Fini le télétravail obligatoire. A partir du 1er septembre, les employeurs dans le secteur privé ne seront plus soumis à l’obligation de fixer un nombre minimal de jours télétravaillés par semaine. C’est ce que prévoit la nouvelle version du protocole sanitaire en entreprise qui doit être publiée ce mardi 31 août en fin de journée.

« Mes équipes ont échangé la semaine dernière avec les organisations patronales et syndicales, qui souhaitent toutes qu'on redonne la main aux entreprises pour fixer les règles en matière de télétravail, qu'on n’ait plus un nombre de jours minimal : c'est ce qu'on va faire », a expliqué la ministre du Travail, Elisabeth Borne sur BFM TV le 30 août.

Dans la nouvelle version du protocole sanitaire, consultée par Les Echos, le télétravail est désormais présenté comme un mode d’organisation de l’entreprise qui « peut participer » et non plus « participe » à la démarche de prévention du risque d’infection au SARS-CoV-2. « A ce titre, les employeurs fixent dans le cadre du dialogue social de proximité, les modalités de recours à ce mode d’organisation du travail en veillant au maintien des liens au sein du collectif de travail et à la prévention des risques liés à l’isolement des salariés en télétravail », poursuit le texte. Mais il n’est plus question de demander aux employeurs de fixer « un nombre minimal de jours de télétravail par semaine, pour les activités qui le permettent », comme le prévoit la version actuelle du protocole sanitaire.

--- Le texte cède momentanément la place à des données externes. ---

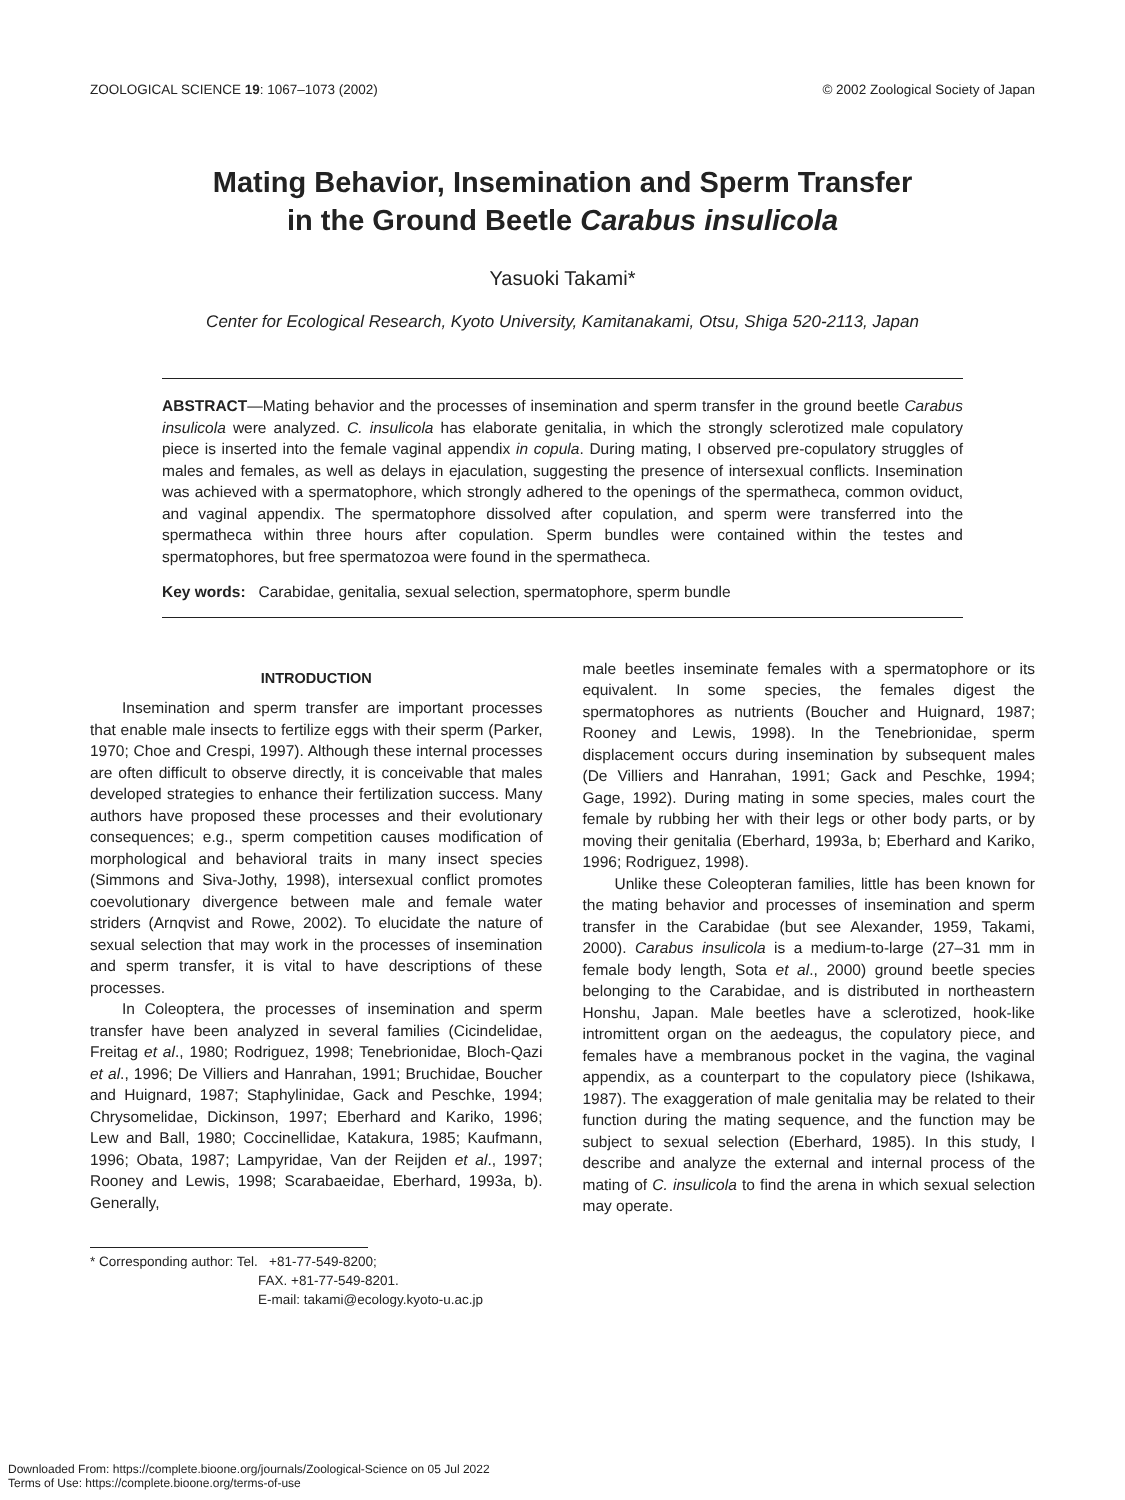ZOOLOGICAL SCIENCE 19: 1067–1073 (2002) © 2002 Zoological Society of Japan
Mating Behavior, Insemination and Sperm Transfer
in the Ground Beetle Carabus insulicola
Yasuoki Takami*
Center for Ecological Research, Kyoto University, Kamitanakami, Otsu, Shiga 520-2113, Japan
ABSTRACT—Mating behavior and the processes of insemination and sperm transfer in the ground beetle Carabus insulicola were analyzed. C. insulicola has elaborate genitalia, in which the strongly sclerotized male copulatory piece is inserted into the female vaginal appendix in copula. During mating, I observed pre-copulatory struggles of males and females, as well as delays in ejaculation, suggesting the presence of intersexual conflicts. Insemination was achieved with a spermatophore, which strongly adhered to the openings of the spermatheca, common oviduct, and vaginal appendix. The spermatophore dissolved after copulation, and sperm were transferred into the spermatheca within three hours after copulation. Sperm bundles were contained within the testes and spermatophores, but free spermatozoa were found in the spermatheca.
Key words: Carabidae, genitalia, sexual selection, spermatophore, sperm bundle
INTRODUCTION
Insemination and sperm transfer are important processes that enable male insects to fertilize eggs with their sperm (Parker, 1970; Choe and Crespi, 1997). Although these internal processes are often difficult to observe directly, it is conceivable that males developed strategies to enhance their fertilization success. Many authors have proposed these processes and their evolutionary consequences; e.g., sperm competition causes modification of morphological and behavioral traits in many insect species (Simmons and Siva-Jothy, 1998), intersexual conflict promotes coevolutionary divergence between male and female water striders (Arnqvist and Rowe, 2002). To elucidate the nature of sexual selection that may work in the processes of insemination and sperm transfer, it is vital to have descriptions of these processes.
In Coleoptera, the processes of insemination and sperm transfer have been analyzed in several families (Cicindelidae, Freitag et al., 1980; Rodriguez, 1998; Tenebrionidae, Bloch-Qazi et al., 1996; De Villiers and Hanrahan, 1991; Bruchidae, Boucher and Huignard, 1987; Staphylinidae, Gack and Peschke, 1994; Chrysomelidae, Dickinson, 1997; Eberhard and Kariko, 1996; Lew and Ball, 1980; Coccinellidae, Katakura, 1985; Kaufmann, 1996; Obata, 1987; Lampyridae, Van der Reijden et al., 1997; Rooney and Lewis, 1998; Scarabaeidae, Eberhard, 1993a, b). Generally,
male beetles inseminate females with a spermatophore or its equivalent. In some species, the females digest the spermatophores as nutrients (Boucher and Huignard, 1987; Rooney and Lewis, 1998). In the Tenebrionidae, sperm displacement occurs during insemination by subsequent males (De Villiers and Hanrahan, 1991; Gack and Peschke, 1994; Gage, 1992). During mating in some species, males court the female by rubbing her with their legs or other body parts, or by moving their genitalia (Eberhard, 1993a, b; Eberhard and Kariko, 1996; Rodriguez, 1998).
Unlike these Coleopteran families, little has been known for the mating behavior and processes of insemination and sperm transfer in the Carabidae (but see Alexander, 1959, Takami, 2000). Carabus insulicola is a medium-to-large (27–31 mm in female body length, Sota et al., 2000) ground beetle species belonging to the Carabidae, and is distributed in northeastern Honshu, Japan. Male beetles have a sclerotized, hook-like intromittent organ on the aedeagus, the copulatory piece, and females have a membranous pocket in the vagina, the vaginal appendix, as a counterpart to the copulatory piece (Ishikawa, 1987). The exaggeration of male genitalia may be related to their function during the mating sequence, and the function may be subject to sexual selection (Eberhard, 1985). In this study, I describe and analyze the external and internal process of the mating of C. insulicola to find the arena in which sexual selection may operate.
* Corresponding author: Tel. +81-77-549-8200;
FAX. +81-77-549-8201.
E-mail: takami@ecology.kyoto-u.ac.jp
Downloaded From: https://complete.bioone.org/journals/Zoological-Science on 05 Jul 2022
Terms of Use: https://complete.bioone.org/terms-of-use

Comment s’appliquera le télétravail à partir du 1er septembre ?

Concrètement, cela signifie qu’à partir du 1er septembre, les entreprises seront libres de fixer leurs propres règles en matière de télétravail. Comme le rappelle FranceInfo, plusieurs cas de figure pourront se présenter :

  • les entreprises pourront décider de faire revenir leurs salariés au bureau cinq jours par semaine ;
  • les entreprises qui ont mis en place des accords de télétravail pourront les appliquer normalement, quel que soit le nombre de jours à distance prévu ;
  • en l’absence d’accord d’entreprise, l’employeur pourra décider de rédiger une charte unilatérale de télétravail, après avis du Comité social et économique (CSE)
  • en l’absence d’accord collectif ou de charte, le code du travail permet à un salarié de négocier de gré à gré des jours de télétravail avec son employeur. Si ce dernier refuse, il doit motiver sa réponse.

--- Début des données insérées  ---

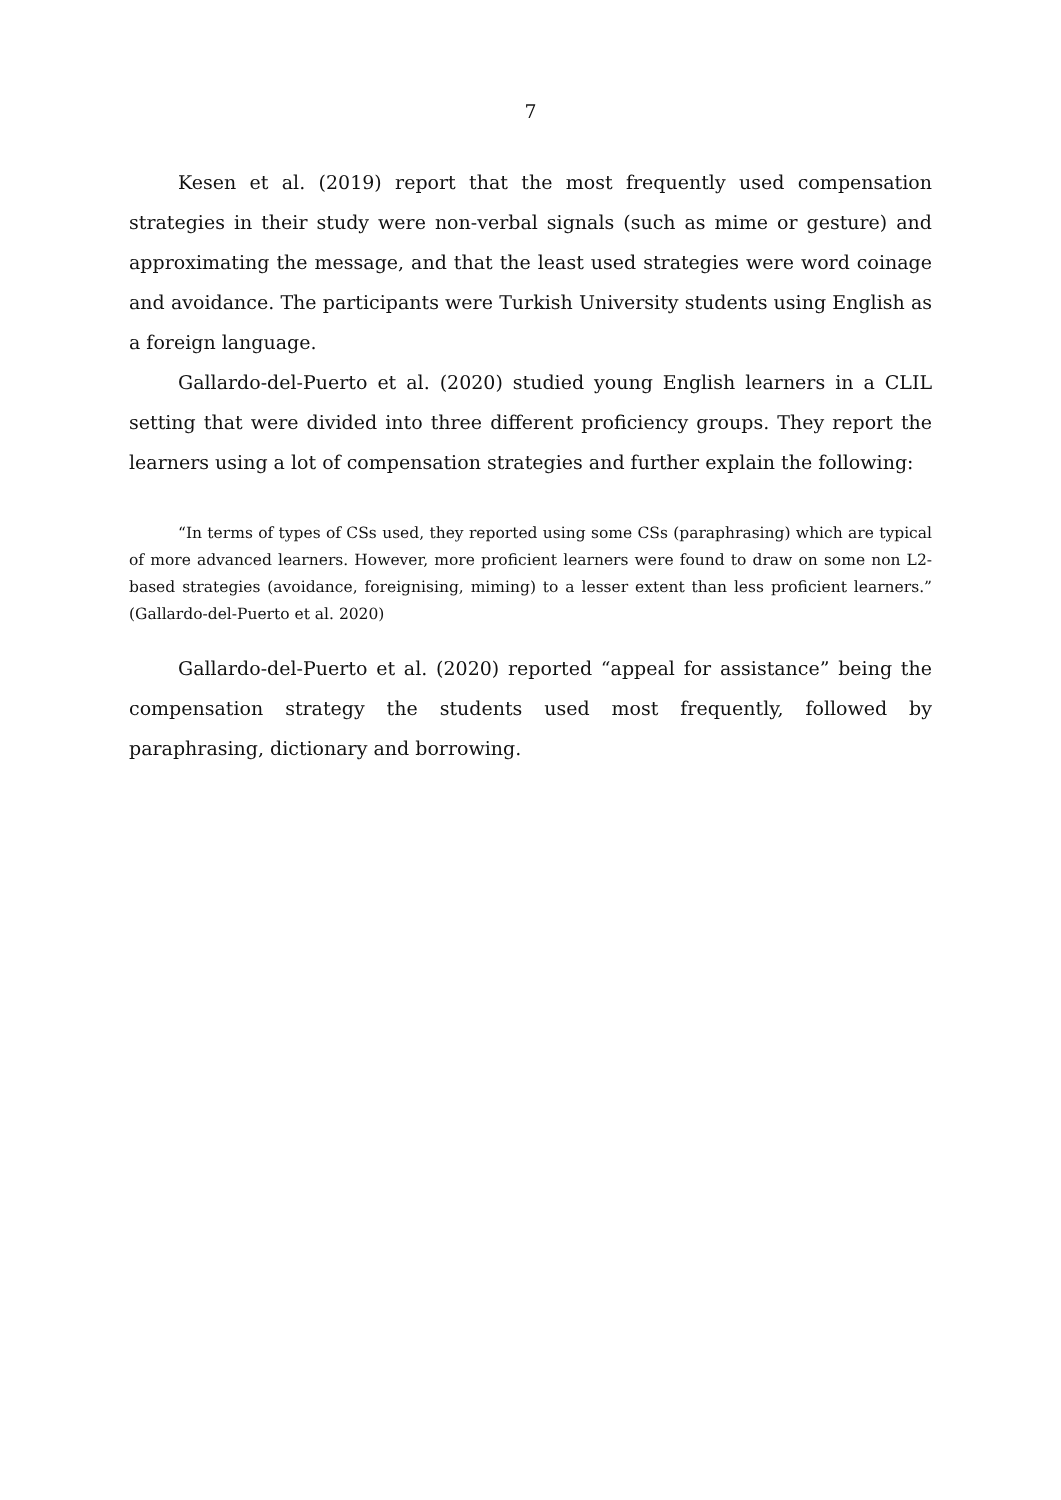7
Kesen et al. (2019) report that the most frequently used compensation strategies in their study were non-verbal signals (such as mime or gesture) and approximating the message, and that the least used strategies were word coinage and avoidance. The participants were Turkish University students using English as a foreign language.
Gallardo-del-Puerto et al. (2020) studied young English learners in a CLIL setting that were divided into three different proficiency groups. They report the learners using a lot of compensation strategies and further explain the following:
“In terms of types of CSs used, they reported using some CSs (paraphrasing) which are typical of more advanced learners. However, more proficient learners were found to draw on some non L2-based strategies (avoidance, foreignising, miming) to a lesser extent than less proficient learners.” (Gallardo-del-Puerto et al. 2020)
Gallardo-del-Puerto et al. (2020) reported “appeal for assistance” being the compensation strategy the students used most frequently, followed by paraphrasing, dictionary and borrowing.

Une forte demande des salariés

Cette liberté de manœuvre répond à une forte demande des salariés. D’après Les Echos, « 27 % des salariés travaillent dans une entreprise qui a l'intention d'établir une nouvelle règle ou de faire évoluer la règle en place dans les prochains mois », notamment dans l’informatique, la communication, la finance ou la fabrication de matériels de transport.

Selon les dernières données publiées lundi 30 août par la Direction des études et des statistiques du ministère du Travail (Dares), le télétravail devient « de moins en moins fréquent ». « Au cours du mois de juillet, 23 % des salariés ontété au moins un jour en télétravail, soit deux points de moins qu’en juin et mai, et quatre points de moins qu’en avril », indique la Dares. Et seulement 14 % des salariés concernés par le télétravail l’étaient tous les jours de la semaine, soit 3 % de l’ensemble des salariés.